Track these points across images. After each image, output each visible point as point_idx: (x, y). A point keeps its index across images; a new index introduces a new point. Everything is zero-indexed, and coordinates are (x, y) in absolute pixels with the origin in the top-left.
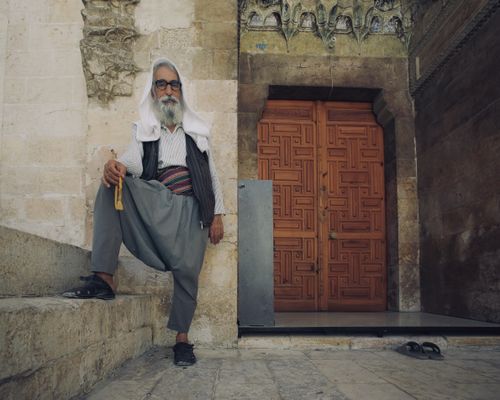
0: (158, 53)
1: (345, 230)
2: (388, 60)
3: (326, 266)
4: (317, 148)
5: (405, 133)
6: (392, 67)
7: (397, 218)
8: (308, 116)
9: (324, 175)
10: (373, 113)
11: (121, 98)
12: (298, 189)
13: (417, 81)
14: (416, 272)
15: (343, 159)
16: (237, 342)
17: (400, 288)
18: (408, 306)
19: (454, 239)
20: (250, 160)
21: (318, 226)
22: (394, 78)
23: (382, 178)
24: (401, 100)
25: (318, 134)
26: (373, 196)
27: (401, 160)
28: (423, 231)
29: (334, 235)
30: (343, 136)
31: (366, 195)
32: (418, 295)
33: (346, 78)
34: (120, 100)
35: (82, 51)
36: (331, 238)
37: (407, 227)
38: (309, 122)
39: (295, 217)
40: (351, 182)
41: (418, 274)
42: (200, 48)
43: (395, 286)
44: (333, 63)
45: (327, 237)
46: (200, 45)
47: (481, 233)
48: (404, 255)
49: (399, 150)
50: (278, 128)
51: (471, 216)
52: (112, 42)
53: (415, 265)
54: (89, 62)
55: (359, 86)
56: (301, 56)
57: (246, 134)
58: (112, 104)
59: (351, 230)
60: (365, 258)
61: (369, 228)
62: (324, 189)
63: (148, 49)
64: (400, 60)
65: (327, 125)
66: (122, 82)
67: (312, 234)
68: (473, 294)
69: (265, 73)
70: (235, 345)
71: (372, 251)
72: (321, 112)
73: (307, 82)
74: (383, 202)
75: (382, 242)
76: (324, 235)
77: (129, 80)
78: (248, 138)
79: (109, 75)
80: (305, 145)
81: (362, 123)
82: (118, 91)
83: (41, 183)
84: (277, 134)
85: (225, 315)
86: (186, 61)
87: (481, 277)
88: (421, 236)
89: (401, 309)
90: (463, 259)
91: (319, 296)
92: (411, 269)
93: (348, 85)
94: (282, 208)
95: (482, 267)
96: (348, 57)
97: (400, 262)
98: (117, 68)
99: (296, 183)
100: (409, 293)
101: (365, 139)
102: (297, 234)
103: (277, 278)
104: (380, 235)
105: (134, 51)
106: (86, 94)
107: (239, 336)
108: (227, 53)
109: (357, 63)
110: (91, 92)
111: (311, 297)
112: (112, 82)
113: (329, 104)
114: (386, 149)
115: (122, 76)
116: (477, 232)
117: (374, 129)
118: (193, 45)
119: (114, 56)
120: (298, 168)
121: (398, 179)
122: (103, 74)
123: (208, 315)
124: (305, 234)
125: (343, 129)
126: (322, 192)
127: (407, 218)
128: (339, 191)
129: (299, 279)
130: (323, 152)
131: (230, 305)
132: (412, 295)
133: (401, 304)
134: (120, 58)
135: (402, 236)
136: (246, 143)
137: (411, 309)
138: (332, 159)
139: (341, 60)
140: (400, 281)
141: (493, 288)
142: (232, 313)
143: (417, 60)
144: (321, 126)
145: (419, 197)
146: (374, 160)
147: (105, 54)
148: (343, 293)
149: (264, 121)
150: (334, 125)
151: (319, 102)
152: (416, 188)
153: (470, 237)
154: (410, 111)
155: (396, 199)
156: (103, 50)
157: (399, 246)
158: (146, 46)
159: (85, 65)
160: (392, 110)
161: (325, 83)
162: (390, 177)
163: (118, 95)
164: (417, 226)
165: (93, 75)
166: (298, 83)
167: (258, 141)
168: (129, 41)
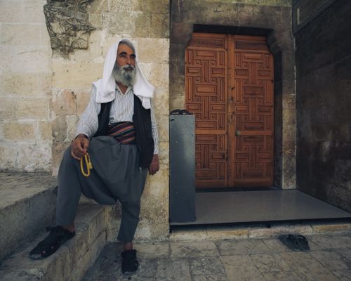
0: (108, 15)
1: (246, 129)
2: (278, 8)
3: (233, 155)
4: (228, 69)
5: (289, 62)
6: (281, 13)
7: (282, 123)
8: (222, 45)
9: (233, 89)
10: (267, 44)
11: (79, 51)
12: (214, 99)
13: (298, 26)
14: (294, 160)
15: (245, 77)
16: (168, 236)
17: (283, 172)
18: (288, 185)
19: (319, 144)
20: (180, 80)
21: (228, 126)
22: (282, 22)
23: (272, 92)
24: (286, 39)
25: (228, 59)
26: (266, 104)
27: (285, 82)
28: (299, 133)
29: (239, 133)
30: (246, 60)
31: (261, 104)
32: (294, 177)
33: (249, 20)
34: (78, 52)
35: (46, 15)
36: (236, 135)
37: (288, 129)
38: (222, 50)
39: (212, 120)
40: (251, 94)
41: (295, 163)
42: (141, 13)
43: (280, 171)
44: (239, 9)
45: (234, 134)
46: (141, 10)
47: (337, 145)
48: (286, 150)
49: (284, 74)
50: (200, 53)
51: (331, 132)
52: (70, 6)
53: (293, 156)
54: (51, 24)
55: (258, 26)
56: (216, 3)
57: (176, 60)
58: (71, 56)
59: (251, 129)
60: (260, 149)
61: (262, 127)
62: (232, 98)
63: (100, 12)
64: (286, 9)
65: (236, 52)
66: (80, 39)
67: (224, 132)
68: (330, 186)
69: (191, 15)
70: (167, 239)
71: (265, 144)
72: (231, 43)
73: (221, 23)
74: (272, 109)
75: (272, 137)
76: (232, 133)
77: (85, 37)
78: (178, 64)
79: (69, 34)
80: (219, 66)
81: (260, 51)
82: (76, 46)
83: (16, 110)
84: (199, 58)
85: (160, 217)
86: (131, 22)
87: (335, 175)
88: (297, 136)
89: (283, 188)
90: (324, 160)
91: (227, 178)
92: (290, 159)
93: (250, 26)
94: (203, 112)
95: (337, 169)
96: (250, 5)
97: (283, 154)
98: (75, 28)
99: (212, 95)
100: (289, 176)
101: (261, 63)
102: (213, 132)
103: (199, 164)
104: (270, 132)
105: (89, 12)
106: (50, 47)
107: (170, 232)
108: (161, 17)
109: (257, 10)
110: (54, 46)
111: (222, 178)
112: (71, 39)
113: (236, 37)
114: (275, 71)
115: (79, 34)
116: (334, 144)
117: (267, 56)
118: (135, 10)
119: (73, 19)
120: (214, 83)
121: (283, 95)
122: (63, 33)
123: (147, 217)
124: (218, 132)
125: (247, 55)
126: (231, 102)
127: (289, 124)
128: (243, 100)
129: (214, 164)
130: (232, 72)
131: (164, 210)
132: (290, 178)
133: (283, 184)
134: (77, 20)
135: (285, 136)
136: (177, 67)
137: (290, 187)
138: (239, 77)
139: (245, 7)
140: (283, 168)
141: (343, 185)
142: (165, 216)
143: (298, 10)
144: (231, 54)
145: (297, 109)
146: (267, 78)
147: (65, 18)
148: (244, 174)
149: (189, 48)
150: (240, 52)
151: (230, 35)
152: (295, 101)
153: (330, 146)
154: (292, 46)
155: (281, 110)
156: (63, 14)
157: (283, 143)
158: (99, 9)
159: (49, 26)
160: (279, 45)
161: (233, 24)
162: (278, 92)
163: (76, 48)
164: (295, 129)
165: (56, 34)
166: (215, 23)
167: (186, 63)
168: (84, 5)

TASK DESCRIPTION: Using the data above, extract exactly the lines from the one that holds "11: (121, 98)" to the one that holds "36: (331, 238)", both ends included, and no others.

YOUR SOLUTION:
11: (121, 98)
12: (298, 189)
13: (417, 81)
14: (416, 272)
15: (343, 159)
16: (237, 342)
17: (400, 288)
18: (408, 306)
19: (454, 239)
20: (250, 160)
21: (318, 226)
22: (394, 78)
23: (382, 178)
24: (401, 100)
25: (318, 134)
26: (373, 196)
27: (401, 160)
28: (423, 231)
29: (334, 235)
30: (343, 136)
31: (366, 195)
32: (418, 295)
33: (346, 78)
34: (120, 100)
35: (82, 51)
36: (331, 238)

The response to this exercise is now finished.